* Problem *
Whenever "MODIS" occurs in a line of the material, list that line.

*** Data for this task ***

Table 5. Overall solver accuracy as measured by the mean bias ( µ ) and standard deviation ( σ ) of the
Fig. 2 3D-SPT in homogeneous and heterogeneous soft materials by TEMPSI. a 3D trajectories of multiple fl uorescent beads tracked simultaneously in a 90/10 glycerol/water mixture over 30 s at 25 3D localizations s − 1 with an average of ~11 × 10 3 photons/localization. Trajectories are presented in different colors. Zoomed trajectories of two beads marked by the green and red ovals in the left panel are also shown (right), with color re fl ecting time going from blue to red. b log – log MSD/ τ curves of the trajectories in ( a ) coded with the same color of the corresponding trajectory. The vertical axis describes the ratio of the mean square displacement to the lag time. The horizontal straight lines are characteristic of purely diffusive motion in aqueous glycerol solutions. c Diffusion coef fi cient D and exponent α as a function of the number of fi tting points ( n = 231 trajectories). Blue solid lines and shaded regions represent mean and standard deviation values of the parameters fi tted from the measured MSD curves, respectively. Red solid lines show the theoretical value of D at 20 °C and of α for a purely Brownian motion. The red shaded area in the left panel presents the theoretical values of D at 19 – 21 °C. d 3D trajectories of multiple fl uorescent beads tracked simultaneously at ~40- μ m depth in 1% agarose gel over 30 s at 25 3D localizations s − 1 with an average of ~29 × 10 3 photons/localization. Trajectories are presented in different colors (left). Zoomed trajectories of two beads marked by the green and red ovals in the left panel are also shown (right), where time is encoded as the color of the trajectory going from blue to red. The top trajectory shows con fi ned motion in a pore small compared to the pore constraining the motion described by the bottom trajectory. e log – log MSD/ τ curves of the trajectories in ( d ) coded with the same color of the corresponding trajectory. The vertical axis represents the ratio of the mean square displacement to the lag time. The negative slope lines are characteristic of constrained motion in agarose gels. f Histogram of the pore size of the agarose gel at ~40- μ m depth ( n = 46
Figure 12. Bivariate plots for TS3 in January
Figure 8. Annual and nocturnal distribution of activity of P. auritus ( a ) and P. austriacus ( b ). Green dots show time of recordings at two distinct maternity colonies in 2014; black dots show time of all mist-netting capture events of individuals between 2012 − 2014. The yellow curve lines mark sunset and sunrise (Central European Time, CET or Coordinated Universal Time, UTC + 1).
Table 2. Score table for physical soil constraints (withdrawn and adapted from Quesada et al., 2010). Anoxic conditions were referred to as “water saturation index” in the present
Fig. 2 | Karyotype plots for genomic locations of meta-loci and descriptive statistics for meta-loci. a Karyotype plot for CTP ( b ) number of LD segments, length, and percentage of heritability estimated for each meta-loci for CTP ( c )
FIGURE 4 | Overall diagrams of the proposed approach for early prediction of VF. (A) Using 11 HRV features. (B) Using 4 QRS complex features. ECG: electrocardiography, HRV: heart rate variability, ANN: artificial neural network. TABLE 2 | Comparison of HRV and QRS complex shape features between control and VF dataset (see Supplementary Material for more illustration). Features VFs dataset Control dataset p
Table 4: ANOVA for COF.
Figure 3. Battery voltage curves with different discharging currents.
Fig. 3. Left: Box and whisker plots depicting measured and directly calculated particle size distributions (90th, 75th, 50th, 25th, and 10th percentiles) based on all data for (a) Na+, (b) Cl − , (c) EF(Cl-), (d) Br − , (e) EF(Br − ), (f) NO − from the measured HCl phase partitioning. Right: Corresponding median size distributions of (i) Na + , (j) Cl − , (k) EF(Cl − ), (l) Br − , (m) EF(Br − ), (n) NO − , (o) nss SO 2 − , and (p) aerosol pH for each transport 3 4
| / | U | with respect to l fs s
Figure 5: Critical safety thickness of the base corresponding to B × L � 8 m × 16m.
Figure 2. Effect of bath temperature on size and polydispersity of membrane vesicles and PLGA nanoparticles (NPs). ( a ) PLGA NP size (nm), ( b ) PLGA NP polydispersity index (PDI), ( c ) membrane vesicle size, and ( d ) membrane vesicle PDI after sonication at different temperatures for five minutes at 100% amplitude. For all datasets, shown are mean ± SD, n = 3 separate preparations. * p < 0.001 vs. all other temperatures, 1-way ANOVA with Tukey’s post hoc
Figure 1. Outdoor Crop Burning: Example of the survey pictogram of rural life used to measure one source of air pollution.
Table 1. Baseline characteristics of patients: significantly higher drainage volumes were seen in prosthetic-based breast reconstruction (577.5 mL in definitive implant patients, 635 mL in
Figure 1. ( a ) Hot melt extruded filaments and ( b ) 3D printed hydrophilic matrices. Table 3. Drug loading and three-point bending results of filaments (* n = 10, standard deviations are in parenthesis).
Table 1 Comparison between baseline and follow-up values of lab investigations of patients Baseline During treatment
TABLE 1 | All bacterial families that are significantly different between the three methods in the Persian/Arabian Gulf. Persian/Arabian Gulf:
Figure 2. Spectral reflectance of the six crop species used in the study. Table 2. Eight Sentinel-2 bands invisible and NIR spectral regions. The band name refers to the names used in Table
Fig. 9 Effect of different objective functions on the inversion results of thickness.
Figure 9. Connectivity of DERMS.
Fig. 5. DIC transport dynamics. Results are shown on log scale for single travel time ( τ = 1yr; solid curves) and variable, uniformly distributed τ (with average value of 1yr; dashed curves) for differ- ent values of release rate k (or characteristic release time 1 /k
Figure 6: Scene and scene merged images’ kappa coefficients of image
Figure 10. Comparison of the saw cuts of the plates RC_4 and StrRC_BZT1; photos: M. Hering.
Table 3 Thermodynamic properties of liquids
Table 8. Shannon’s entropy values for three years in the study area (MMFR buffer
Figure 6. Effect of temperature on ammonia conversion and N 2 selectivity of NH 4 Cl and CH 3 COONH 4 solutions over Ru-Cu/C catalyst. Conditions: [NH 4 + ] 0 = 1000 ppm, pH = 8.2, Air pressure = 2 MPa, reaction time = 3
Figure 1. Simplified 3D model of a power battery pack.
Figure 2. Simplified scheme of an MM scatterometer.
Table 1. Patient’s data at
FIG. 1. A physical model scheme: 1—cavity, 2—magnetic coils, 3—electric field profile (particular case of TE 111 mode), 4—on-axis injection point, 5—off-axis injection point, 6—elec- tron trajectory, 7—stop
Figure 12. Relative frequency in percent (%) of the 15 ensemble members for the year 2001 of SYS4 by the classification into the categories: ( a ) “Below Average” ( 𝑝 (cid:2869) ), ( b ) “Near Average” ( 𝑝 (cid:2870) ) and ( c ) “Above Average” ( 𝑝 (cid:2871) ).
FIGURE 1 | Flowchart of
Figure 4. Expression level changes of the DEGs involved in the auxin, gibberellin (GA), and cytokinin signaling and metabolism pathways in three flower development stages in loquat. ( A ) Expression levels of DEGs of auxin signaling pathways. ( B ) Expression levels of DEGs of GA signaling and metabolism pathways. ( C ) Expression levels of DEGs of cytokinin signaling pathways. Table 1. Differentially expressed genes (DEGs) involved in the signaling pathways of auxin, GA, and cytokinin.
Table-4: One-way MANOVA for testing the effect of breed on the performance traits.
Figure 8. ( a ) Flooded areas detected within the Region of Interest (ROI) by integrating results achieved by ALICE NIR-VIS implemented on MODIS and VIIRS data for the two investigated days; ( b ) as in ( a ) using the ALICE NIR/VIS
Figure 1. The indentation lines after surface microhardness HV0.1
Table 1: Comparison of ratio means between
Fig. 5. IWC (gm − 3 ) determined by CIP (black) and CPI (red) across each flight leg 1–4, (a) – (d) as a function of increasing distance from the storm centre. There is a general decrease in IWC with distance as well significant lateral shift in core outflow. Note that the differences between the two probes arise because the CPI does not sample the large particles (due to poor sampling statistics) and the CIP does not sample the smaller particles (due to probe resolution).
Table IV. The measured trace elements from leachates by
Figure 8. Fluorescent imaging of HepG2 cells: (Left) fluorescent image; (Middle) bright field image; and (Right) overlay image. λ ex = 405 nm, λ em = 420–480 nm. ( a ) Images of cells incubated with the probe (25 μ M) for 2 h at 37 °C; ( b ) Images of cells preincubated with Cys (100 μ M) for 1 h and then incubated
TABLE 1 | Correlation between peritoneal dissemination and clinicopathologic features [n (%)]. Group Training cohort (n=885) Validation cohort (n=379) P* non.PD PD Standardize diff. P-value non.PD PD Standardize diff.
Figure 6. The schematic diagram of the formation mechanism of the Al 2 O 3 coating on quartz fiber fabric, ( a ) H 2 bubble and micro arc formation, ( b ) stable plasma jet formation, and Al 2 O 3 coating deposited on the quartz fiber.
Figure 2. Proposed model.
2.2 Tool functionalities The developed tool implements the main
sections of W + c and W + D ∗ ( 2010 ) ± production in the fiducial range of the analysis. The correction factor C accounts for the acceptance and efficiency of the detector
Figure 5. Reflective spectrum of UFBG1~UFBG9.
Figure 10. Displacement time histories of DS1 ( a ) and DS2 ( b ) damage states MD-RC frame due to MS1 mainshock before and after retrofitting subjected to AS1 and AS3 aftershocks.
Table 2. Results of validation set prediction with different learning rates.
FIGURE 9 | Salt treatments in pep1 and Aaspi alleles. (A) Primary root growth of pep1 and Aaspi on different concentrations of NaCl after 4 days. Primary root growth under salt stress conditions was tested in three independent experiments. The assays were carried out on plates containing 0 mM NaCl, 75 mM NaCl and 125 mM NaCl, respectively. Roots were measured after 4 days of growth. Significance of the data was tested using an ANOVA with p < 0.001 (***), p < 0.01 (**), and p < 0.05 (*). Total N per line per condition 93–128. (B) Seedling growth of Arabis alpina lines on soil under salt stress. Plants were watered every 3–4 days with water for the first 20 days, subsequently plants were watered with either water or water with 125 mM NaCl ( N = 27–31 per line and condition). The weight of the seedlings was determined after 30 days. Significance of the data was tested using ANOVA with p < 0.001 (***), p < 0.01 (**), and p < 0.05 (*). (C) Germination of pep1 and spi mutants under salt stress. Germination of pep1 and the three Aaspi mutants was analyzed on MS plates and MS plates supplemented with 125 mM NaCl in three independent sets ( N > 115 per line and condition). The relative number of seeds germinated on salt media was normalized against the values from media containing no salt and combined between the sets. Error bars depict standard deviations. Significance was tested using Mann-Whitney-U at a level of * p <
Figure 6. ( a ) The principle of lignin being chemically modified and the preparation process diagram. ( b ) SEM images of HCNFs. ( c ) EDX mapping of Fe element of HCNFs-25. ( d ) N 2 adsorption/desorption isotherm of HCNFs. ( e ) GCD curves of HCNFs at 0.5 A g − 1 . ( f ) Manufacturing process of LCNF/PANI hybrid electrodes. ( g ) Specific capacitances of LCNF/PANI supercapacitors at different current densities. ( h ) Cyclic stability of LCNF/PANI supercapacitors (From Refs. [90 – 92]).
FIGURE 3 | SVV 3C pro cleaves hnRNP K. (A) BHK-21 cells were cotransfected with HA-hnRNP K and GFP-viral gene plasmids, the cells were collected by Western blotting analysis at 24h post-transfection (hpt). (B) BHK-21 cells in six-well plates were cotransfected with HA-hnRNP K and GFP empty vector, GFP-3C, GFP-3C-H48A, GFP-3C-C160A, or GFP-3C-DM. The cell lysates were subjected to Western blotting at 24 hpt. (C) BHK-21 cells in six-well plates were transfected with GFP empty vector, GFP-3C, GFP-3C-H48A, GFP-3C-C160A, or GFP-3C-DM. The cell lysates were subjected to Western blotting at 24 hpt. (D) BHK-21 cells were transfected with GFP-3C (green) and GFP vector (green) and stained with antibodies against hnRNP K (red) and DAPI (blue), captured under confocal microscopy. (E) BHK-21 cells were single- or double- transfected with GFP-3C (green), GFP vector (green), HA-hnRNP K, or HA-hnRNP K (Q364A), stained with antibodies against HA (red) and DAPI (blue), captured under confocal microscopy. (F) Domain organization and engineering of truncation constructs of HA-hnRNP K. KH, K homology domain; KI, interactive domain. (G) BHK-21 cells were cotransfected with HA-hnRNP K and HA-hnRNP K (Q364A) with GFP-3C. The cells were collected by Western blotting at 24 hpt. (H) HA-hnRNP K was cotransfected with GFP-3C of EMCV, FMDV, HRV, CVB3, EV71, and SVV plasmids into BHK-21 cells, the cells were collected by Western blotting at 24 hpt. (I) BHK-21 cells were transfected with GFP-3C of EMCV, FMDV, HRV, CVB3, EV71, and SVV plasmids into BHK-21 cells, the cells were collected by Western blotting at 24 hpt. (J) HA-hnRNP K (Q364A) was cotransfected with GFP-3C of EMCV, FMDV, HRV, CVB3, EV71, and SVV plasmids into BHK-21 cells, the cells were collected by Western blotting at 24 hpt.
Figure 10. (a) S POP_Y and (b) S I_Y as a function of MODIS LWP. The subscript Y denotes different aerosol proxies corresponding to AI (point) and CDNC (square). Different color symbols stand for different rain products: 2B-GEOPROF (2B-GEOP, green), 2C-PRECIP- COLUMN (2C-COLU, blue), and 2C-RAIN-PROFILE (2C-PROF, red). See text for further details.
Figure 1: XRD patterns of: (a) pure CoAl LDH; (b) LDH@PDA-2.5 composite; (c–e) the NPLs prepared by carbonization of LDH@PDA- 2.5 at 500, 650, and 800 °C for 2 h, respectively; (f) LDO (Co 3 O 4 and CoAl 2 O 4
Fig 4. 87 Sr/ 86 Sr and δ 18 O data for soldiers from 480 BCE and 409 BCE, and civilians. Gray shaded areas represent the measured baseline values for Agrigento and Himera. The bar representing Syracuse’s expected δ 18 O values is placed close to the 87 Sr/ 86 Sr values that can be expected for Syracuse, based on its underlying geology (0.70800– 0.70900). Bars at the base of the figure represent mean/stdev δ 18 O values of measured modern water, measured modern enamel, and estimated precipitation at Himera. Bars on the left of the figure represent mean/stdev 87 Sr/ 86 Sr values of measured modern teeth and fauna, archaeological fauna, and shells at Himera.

*** End of Data for this task ***

* Answer to the problem *
Figure 8. ( a ) Flooded areas detected within the Region of Interest (ROI) by integrating results achieved by ALICE NIR-VIS implemented on MODIS and VIIRS data for the two investigated days; ( b ) as in ( a ) using the ALICE NIR/VIS
Figure 10. (a) S POP_Y and (b) S I_Y as a function of MODIS LWP. The subscript Y denotes different aerosol proxies corresponding to AI (point) and CDNC (square). Different color symbols stand for different rain products: 2B-GEOPROF (2B-GEOP, green), 2C-PRECIP- COLUMN (2C-COLU, blue), and 2C-RAIN-PROFILE (2C-PROF, red). See text for further details.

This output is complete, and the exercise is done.